Guitarist James Iha Photo: CFP
Fifteen years after leaving Smashing Pumpkins, guitarist James Iha has rejoined the alternative rock icons to perform songs from the classic 1993 album Siamese Dream.
Iha, who last appeared with Smashing Pumpkins in their native Chicago in December 2000, unexpectedly walked onto a Los Angeles stage on Saturday night to play with the band, according to videos posted online by fans.
"Yes, it's James Iha," Billy Corgan, the band's frontman and undisputed leader, told a cheering crowd.
Sporting a blazer, Iha brought back the early Pumpkins' signature fuzzy noise on electric guitar as Corgan sang and strummed an acoustic guitar.
The reunited band played tracks off Siamese Dream - notably the emotionally intense "Disarm" and the more upbeat "Today" - as well as a cover of the Rolling Stones' "Angie," according to social media posts.
The show was all the more surprising as Corgan is known for disliking talk of reunions and frequently performs concerts solely with new material, saying he does not want to be stuck artistically on selling nostalgia.
But in a recent interview with Rolling Stone magazine, Corgan said he had developed "an open-door policy" for Smashing Pumpkins and felt no need to define who was a member or not.
The band was famous for its internal friction.
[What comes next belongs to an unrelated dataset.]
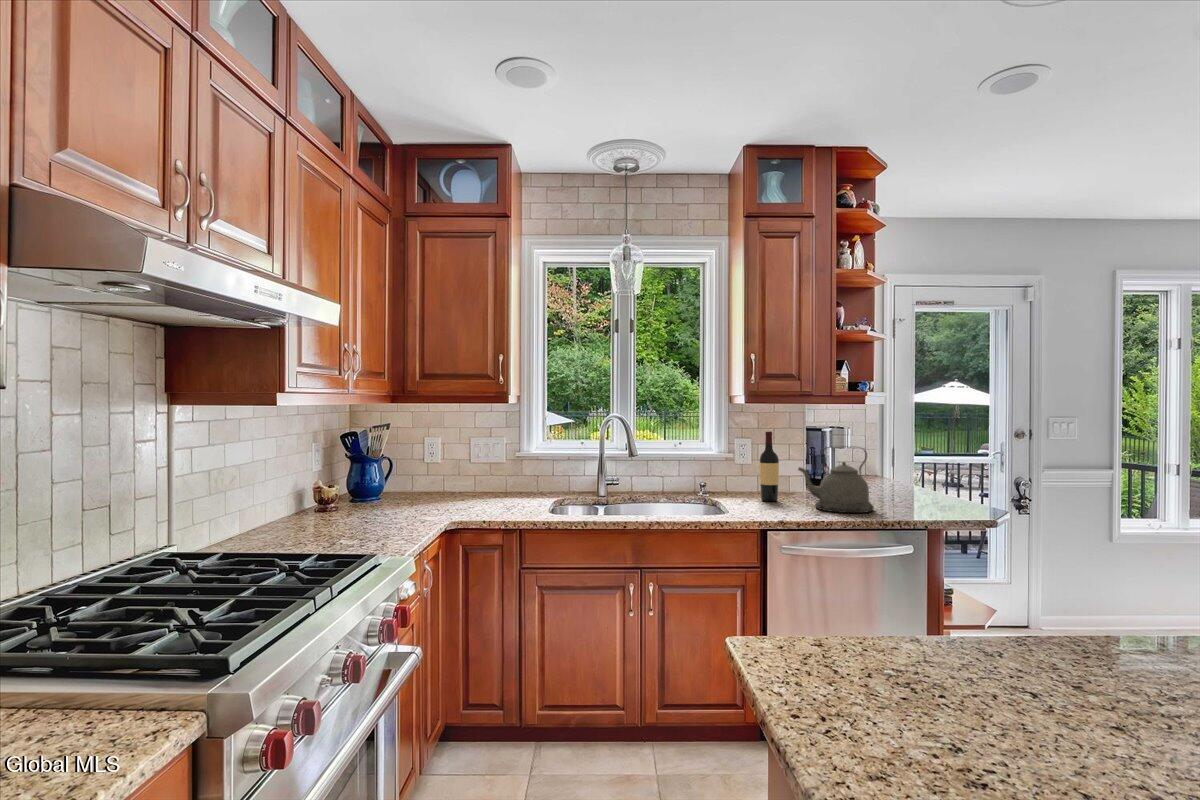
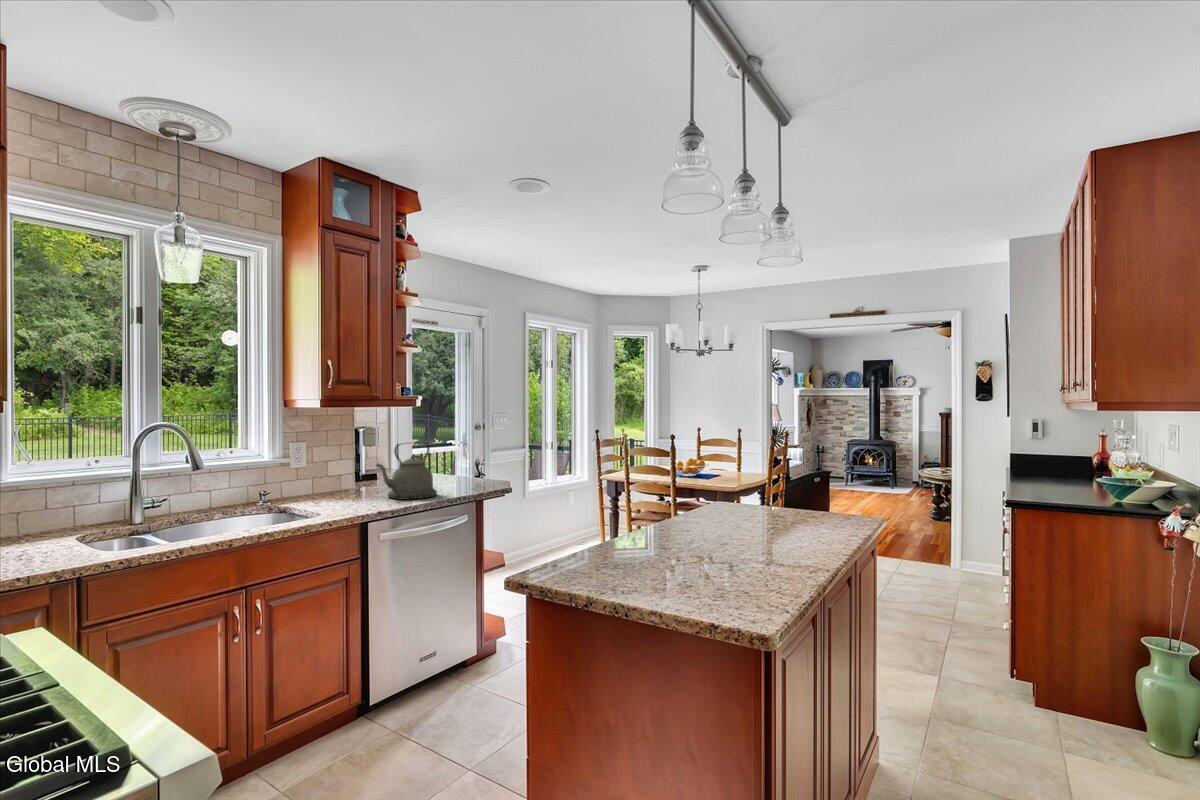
wine bottle: present [760,431,779,502] -> none [328,433,347,500]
During the recording of Siamese Dream, which catapulted the group to fame, the perfectionist Corgan would overdub his own playing to replace the contributions of Iha and bassist D'arcy Wretzky.
Drummer Jimmy Chamberlin was fired in 1996 over drug use after keyboardist Jonathan Melvoin died of a heroin overdose while in New York on tour.
But Chamberlin returned to the band after rehab and has joined Corgan in the second incarnation of Smashing Pumpkins that began in 2006.
Chamberlin wrote on Twitter after Saturday's show that it was "pretty cool" to play again with Iha and was "looking forward to doing it again sometime."
Smashing Pumpkins were one of the most influential bands of the 1990s, moving from a grunge sound to incorporate operatic and electronic elements to songs defined by Corgan's dark introspection.
Corgan, 49, in recent years has pursued diverse side projects that have included writing plots for professional wrestling matches and creating an eight-hour electronic interpretation of Siddhartha, Hermann Hesse's celebrated 1922 novel inspired by the Buddha.